▶ [Work instructions]:
Where does the word "left" occur in the material? Copy each line that has it.

Records for the exercise: Begin

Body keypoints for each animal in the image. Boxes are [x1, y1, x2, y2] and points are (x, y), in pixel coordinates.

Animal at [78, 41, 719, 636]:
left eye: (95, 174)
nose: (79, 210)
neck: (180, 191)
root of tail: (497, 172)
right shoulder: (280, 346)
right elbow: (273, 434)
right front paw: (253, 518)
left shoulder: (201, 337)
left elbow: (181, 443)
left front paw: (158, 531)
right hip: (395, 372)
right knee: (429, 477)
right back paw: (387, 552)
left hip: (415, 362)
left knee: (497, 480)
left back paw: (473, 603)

Records for the exercise: End

▶ [Expected answer]:
left eye: (95, 174)
left shoulder: (201, 337)
left elbow: (181, 443)
left front paw: (158, 531)
left hip: (415, 362)
left knee: (497, 480)
left back paw: (473, 603)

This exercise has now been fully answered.